Deepak has filed over one hundred briefs in the U.S. Supreme Court and regularly presents oral argument before the Court. In March 2021, Deepak prevailed in Ford Motor Co. v. Montana Eighth Judicial District, in which the Justices unanimously ruled that people injured by mass-market products can establish personal jurisdiction to sue where their injury occurred, bucking a trend of decisions stretching back four decades. In 2019, in Smith v. Berryhill, Deepak argued at the invitation of the Court in support of a judgment left undefended by the Solicitor General. He is the first Asian-American to be appointed to argue by the Supreme Court. In 2017, Deepak’s firm was counsel for parties in three argued merits cases before the Court; he was lead counsel in two, prevailing in both. In 2010, Deepak argued AT&T Mobility v. Concepcion, a watershed case on the use of forced arbitration to prevent consumers and workers from banding together to seek justice. 

In addition to his appellate advocacy, Deepak also brings class actions and other legal challenges from the ground up. In one such case, National Veterans Legal Services Program v. United States, Deepak recently persuaded the Federal Circuit that the federal judiciary has been charging people hundreds of millions of dollars in unlawful fees for online access to court records. In another one-of-a-kind class action, Deepak represented all of the nation’s bankruptcy judges, recovering $56 million in back pay for Congress’s violation of the Judicial Compensation Clause. The American Lawyer observed: “it’s hard to imagine a higher compliment than being hired to represent federal judges.” 

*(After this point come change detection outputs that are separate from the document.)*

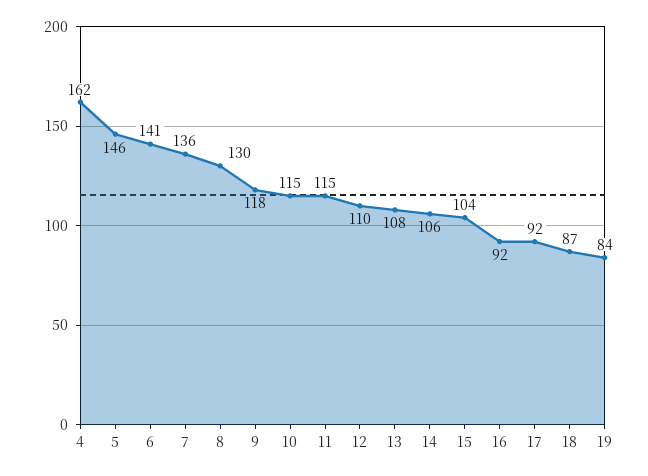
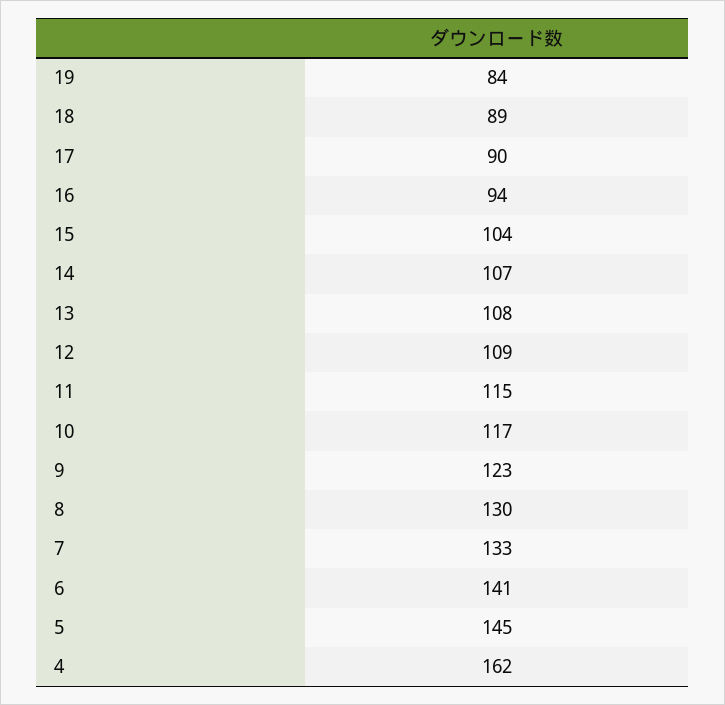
  {
    "4": 162,
-   "5": 146,
+   "5": 145,
    "6": 141,
-   "7": 136,
+   "7": 133,
    "8": 130,
-   "9": 118,
+   "9": 123,
-   "10": 115,
+   "10": 117,
    "11": 115,
-   "12": 110,
+   "12": 109,
    "13": 108,
-   "14": 106,
+   "14": 107,
    "15": 104,
-   "16": 92,
+   "16": 94,
-   "17": 92,
+   "17": 90,
-   "18": 87,
+   "18": 89,
    "19": 84
  }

Before founding his law firm in 2012, Deepak was Senior Counsel for Litigation and Senior Counsel for Enforcement Strategy at the Consumer Financial Protection Bureau. As the first appellate litigator hired at the new agency, he launched the Bureau’s amicus program, defended its regulations, and worked with the Solicitor General’s office on Supreme Court cases. For seven years previously, Deepak was an attorney at Public Citizen Litigation Group, where he founded and directed the Consumer Justice Project and was the Alan Morrison Supreme Court Assistance Project Fellow. Among other things, his work at Public Citizen saved people’s homes from foreclosure and stopped debt collectors from hounding veterans. Before that, Deepak served for two years as a law clerk to Judge Lawrence K. Karlton of the U.S. District Court for the Eastern District of California. He studied law at Georgetown, Sanskrit at Oxford, and philosophy at Fordham.

Deepak is a member of the Administrative Conference of the United States and the American Law Institute and sits on the boards or advisory boards of the National Consumer Law Center; the Open Markets Institute; the Lawyers’ Committee for Civil Rights Under Law; the Civil Justice Research Initiative of the University of California, Berkeley; and the Institute for Consumer Antitrust Studies. His publications include Arbitration as Wealth Transfer, 5 Yale L. & Pol’y Rev. 499 (2017) (with Lina Khan); Leveling the Playing Field on Appeal: The Case for a Plaintiff-Side Appellate Bar, 54 Duq. L. Rev. 383 (2016); and The Consumer Protection Bureau and the Constitution, 65 Admin L. Rev. 945 (2013). He is a judge of the American Constitution Society’s Annual Richard D. Cudahy Writing Competition on Regulatory and Administrative Law.

Among other honors, Deepak is the recipient of the Steven J. Sharpe Award for Public Service from the American Association for Justice and the President’s Award from the National Conference of Bankruptcy Judges.